Richard Nephew, who has served as a negotiator with Iran during the Obama and Biden administrations, said that the idea resurfaced during the talks leading to a 2015 nuclear deal restricting Iran’s nuclear program. Iran suggested that its uranium enrichment facilities could provide fissile material for neighboring countries but refused to depend on fuel from abroad, he said.
“People have been talking about joint ventures and multinational fuel supply for decades now. The problem always comes back to Iran’s distrust that they’ll get fuel and everyone else’s refusal to agree to Iran hosting such production sites,” Nephew said.
More recently, the idea of having Iran import fuel was hinted at by Steve Witkoff, the U.S. special envoy and real-estate executive who is leading the talks with Iran. In comments last week, Witkoff insisted that Iran eliminate its “nuclear enrichment and weaponization program,” leaving open the possibility some peaceful nuclear activities might continue.
Elaborating on Witkoff’s comments, Rubio said that Iran could have a peaceful civil nuclear program as long as the uranium was imported from outside the country and was enriched at the low level of 3.67%.
Witkoff is “talking about the level of enrichment that they would be allowed, the level of enriched material that they would be allowed to import from outside, like multiple countries around the world do for their peaceful civil nuclear programs,” Rubio said.
After President Trump during his first term exited the 2015 nuclear deal, Iran stepped up its nuclear program and is now producing 60% high-enriched uranium, the only country without nuclear weapons to do so. That material can be swiftly converted into the 90%-grade material needed for a bomb.
Iran already possesses enough nuclear material for at least six weapons, though U.S. intelligence says that Khamenei hasn’t given the go-ahead to build a nuclear device.
Rafael Grossi, the head of the International Atomic Energy Agency, which monitors Iran’s nuclear program, told reporters on Wednesday there are no indications that Tehran has slowed the pace of its nuclear operations since talks with the Trump administration began.
Grossi, who visited Iran last week, said that Tehran has agreed to let an IAEA technical team travel to the country in coming days to discuss replacing equipment that Iran had removed. Iran agreed to the visit after being criticized for not cooperating with the watchdog agency. While the meetings aren’t linked to the U.S. talks, Grossi said it was a sign that Iran might be open to a deal.

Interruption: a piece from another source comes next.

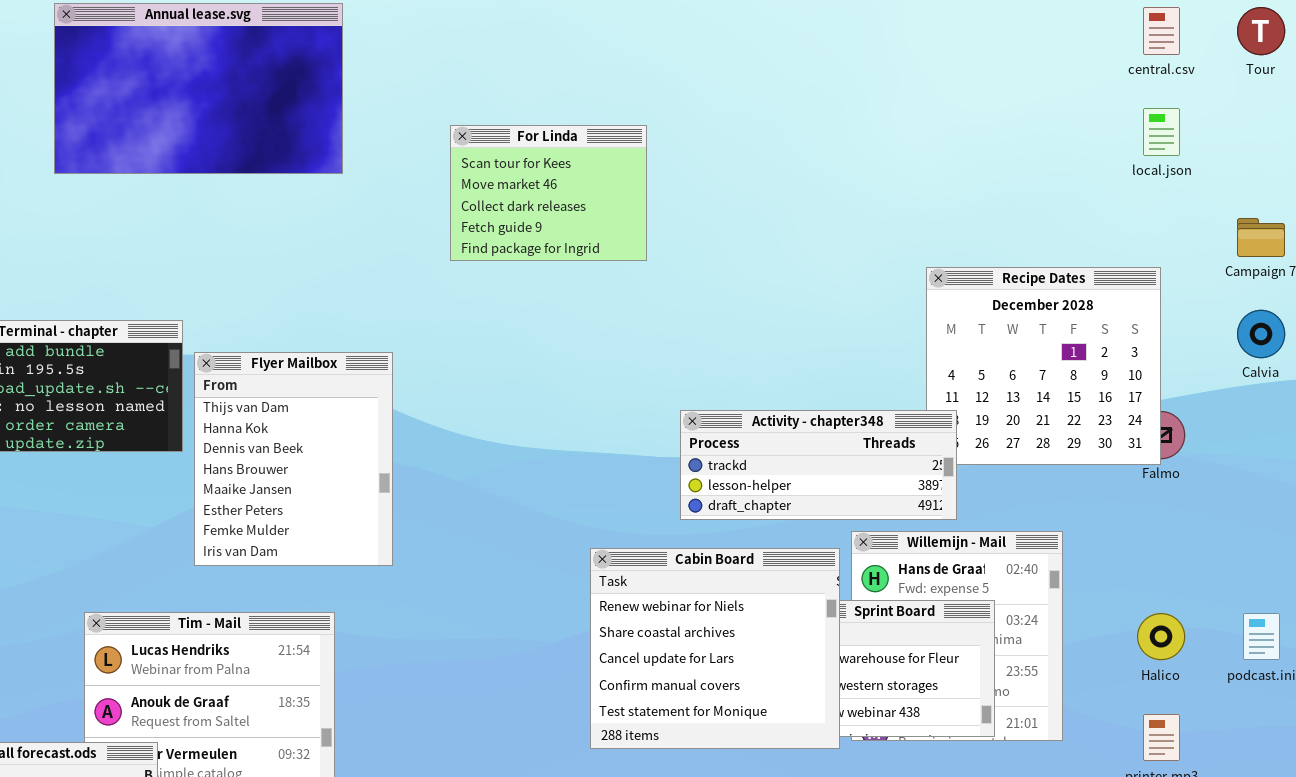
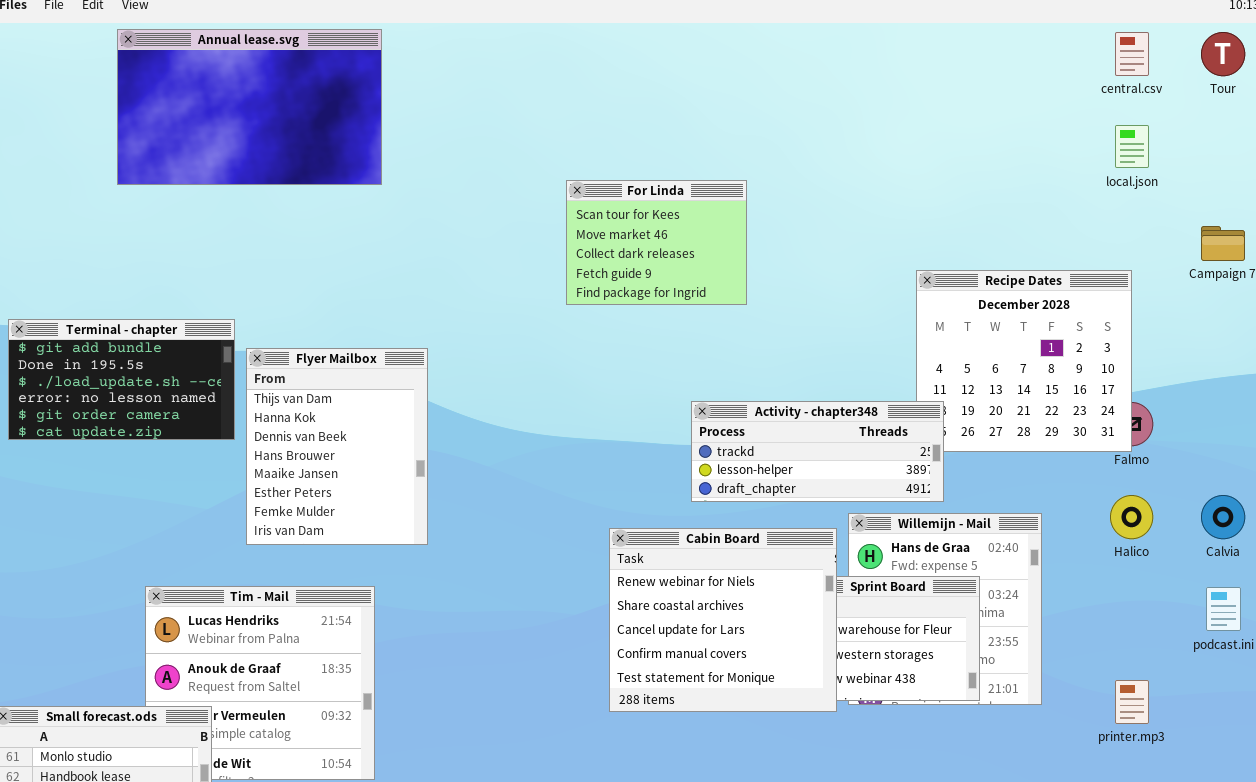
For Linda: [450,125,647,261] -> [566,180,747,305], moved
Calvia: [1237,310,1285,358] -> [1201,495,1245,539], moved
Halico: [1137,613,1185,660] -> [1110,495,1153,539], moved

Gary Samore, the director of the Crown Center for Middle East Studies at Brandeis University and a former White House official during the Obama administration, said it was extremely unlikely that Iran would give up its enrichment program. Such a refusal, he said, would confront the Trump administration with a choice between accepting a limited Iranian enrichment program under strict verification or considering military action that Trump has threatened if Tehran balks at a deal.
Iran’s deputy foreign ministers, Majid Takht-Ravanchi and Kazem Gharibabadi, will head the Iranian delegation to the Saturday technical talks, which will be held in Oman. The U.S. hasn’t announced the members of its team. Another round of high-level negotiations between Iranian Foreign Minister Abbas Araghchi and Witkoff are expected to follow at some point.